Assigned task – Render the lines of the records below as a numbered list, skipping blank lines and leaving out the pictures.

Items from a data source:
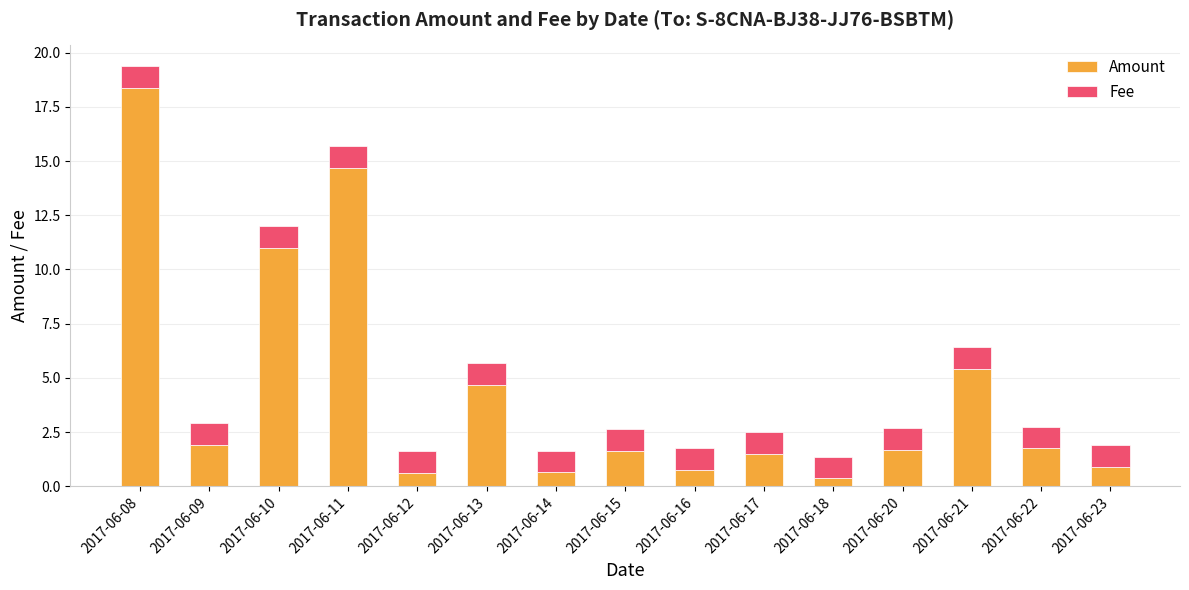

Is it true that Amount equals 3.3 at 2017-06-09?

False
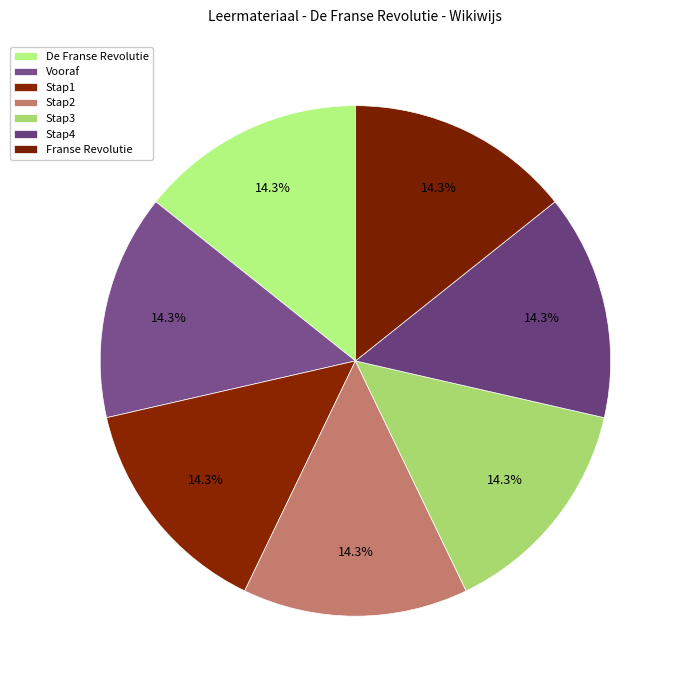

Is there any slice that represents more than half of the pie?

No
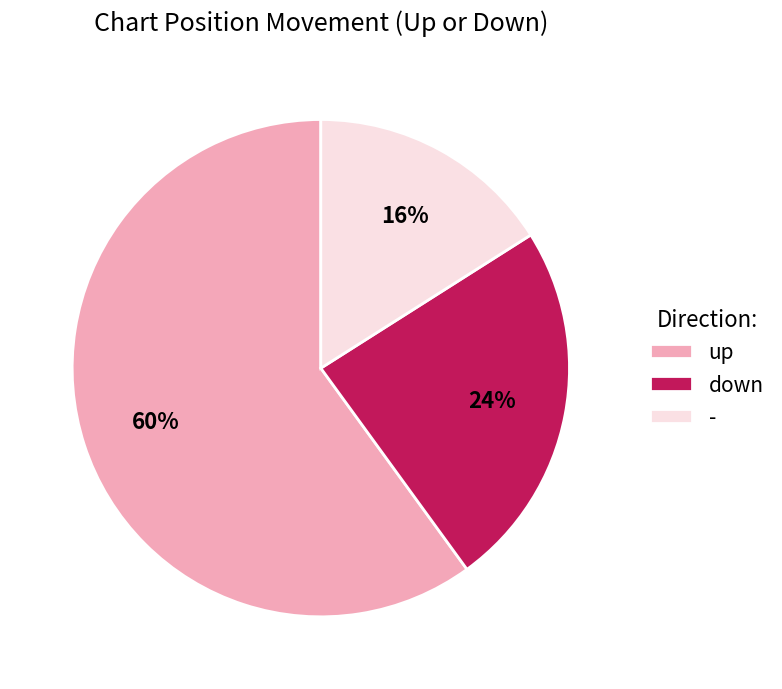

To the nearest percent, what is the difference between the - and up slice percentages?

44%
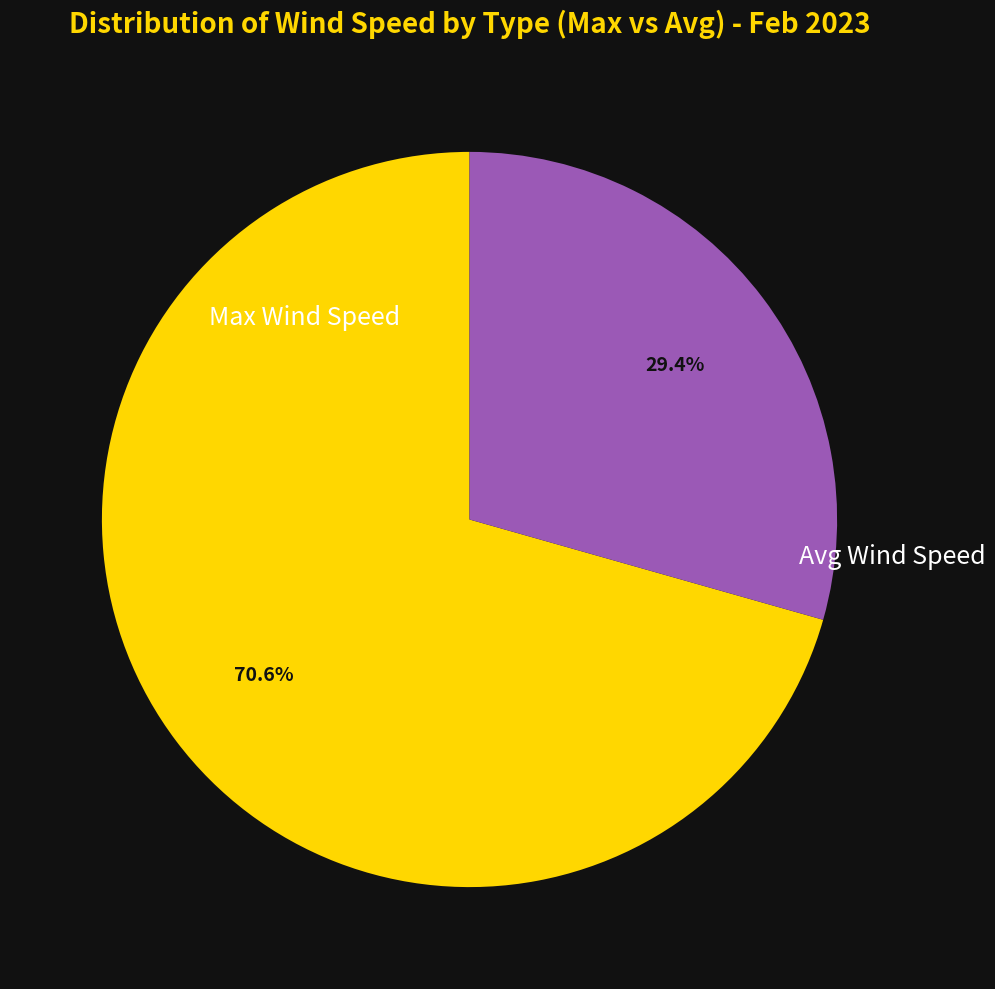

Which has a higher value, Avg Wind Speed or Max Wind Speed?

Max Wind Speed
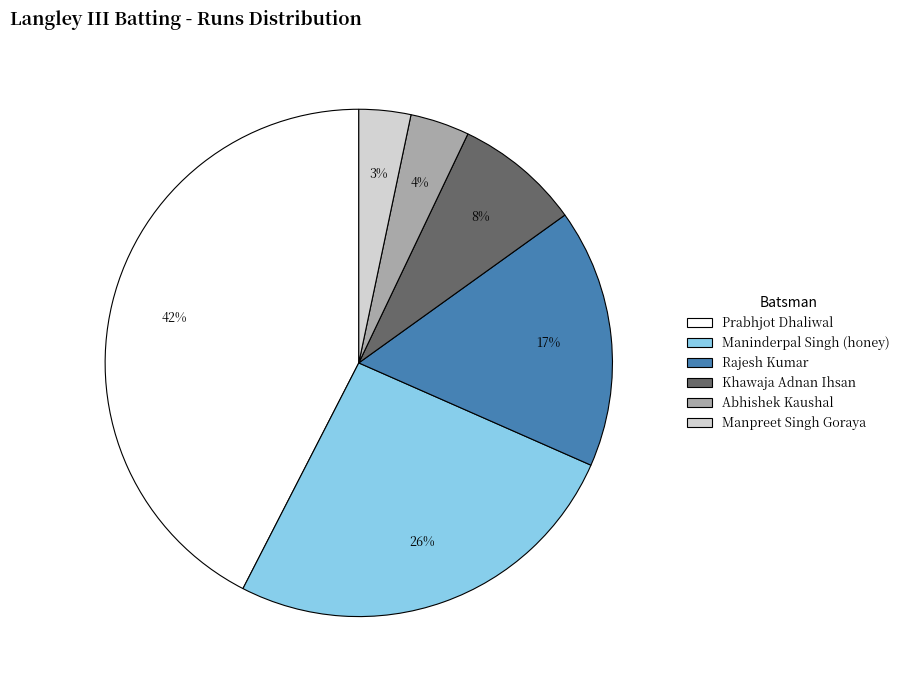

What is the largest slice in the pie chart?

Prabhjot Dhaliwal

Solution to the exercise –
1. Is it true that Amount equals 3.3 at 2017-06-09?
2. False
3. Is there any slice that represents more than half of the pie?
4. No
5. To the nearest percent, what is the difference between the - and up slice percentages?
6. 44%
7. Which has a higher value, Avg Wind Speed or Max Wind Speed?
8. Max Wind Speed
9. What is the largest slice in the pie chart?
10. Prabhjot Dhaliwal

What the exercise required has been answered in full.